3.『ファストフードが世界を食いつくす』
 エリック・シュローサー:著 楡井紘一:訳 草思社 草思社文庫
(ファストフードの実体がよく分かる本です。なぜ、某ハンバーガー店では、おもちゃを配っているのか? それは、子供の頃に親しませておけば、一生食べてくれるからという戦略があるからなのです。あなたは、そうやって、餌付けされていることに気がついていますか?)

4.『死の病原体 プリオン』
 リチャード・ローズ:著 桃井健二・網野慎哉:訳 草思社
(一時、狂牛病という病気が流行して、世界中で牛の肉が食べられなくなるという事件がありました。この、狂牛病という病気は人間の利益優先主義が作り出した病気の一つです。その病気について色々な角度から調べている本です。) 

5.『クローン羊 ドリー』
 シーナ・コラータ:著 中俣真知子:訳 アスキー出版局
(初めて、体細胞の核を使用したクローン動物である、ドリー誕生までの研究過程を書いた本です。クローン生物を作るのは、意外と大変だったというお話です。)

6.『朽ちていった命』
 NHK「東海村臨界事故」取材班:著 新潮社 新潮文庫
(「東海村臨界事故」の記録です。この事件では放射性物質を扱う人のずさんな実態、そして、ヒトが中性子線という放射線を直接受けたらどういうことになるのかを知らせてくれています。改めて、放射性物質の恐ろしさが分かります。)

7.『証言 水俣病』
 栗原 彬:著 岩波書店 岩波新書 新赤658
(日本の四大公害裁判の一つとして知られる水俣病、裁判が終わってしまえばもう解決済みであるかのように、学校では教えています。とんでもない!! 汚染物質であるメチル水銀は未だに海に放置されたままだし、水俣病の患者は病気が治ったわけではありません。そんな、水俣病患者の生の声がおさめられています。

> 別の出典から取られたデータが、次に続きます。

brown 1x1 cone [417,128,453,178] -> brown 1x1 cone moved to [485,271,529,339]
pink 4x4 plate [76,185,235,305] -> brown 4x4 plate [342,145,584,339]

)

8.『エイズ犯罪 血友病患者の悲劇』
 櫻井よしこ:著 中央公論新社 中公文庫
(エイズという病気が、世界中で流行していた頃、日本では血友病という病気の患者の中で、エイズに感染するヒトが急増していきました。それは、ある血友病専門医の、治療方針の変更が原因であることが分かって・・・。)

9.『外科医の夜明けー防腐法ー絶対死からの解放』
 J・トールワルド:著 大野和基:訳 小学館 地球人ライブラリー
(昔の医者の外科手術というのは、麻酔も無かったし、消毒もしなかったし、傷口を縫うことも無く、傷口に汚いガーゼを被せられればましな方。麻酔とか消毒をするようになったのは、つい最近の話なのです。)

10.『まだ、まにあうのなら』
 甘藷珠恵子:著 地湧社
(チェルノブイリ原発事故を知った、一人の主婦が書いた手紙です。最近は、EU諸国などが中心に、原子力発電=二酸化炭素を出さない=クリーンなエネルギー。などという謎の等式が流行っているようで、原子力発電を推進するような動きが出ています。そして、日本の石炭火力発電に対して、止めるように圧力をかけてきていますが、本当にそれは正しいことなのでしょうか??)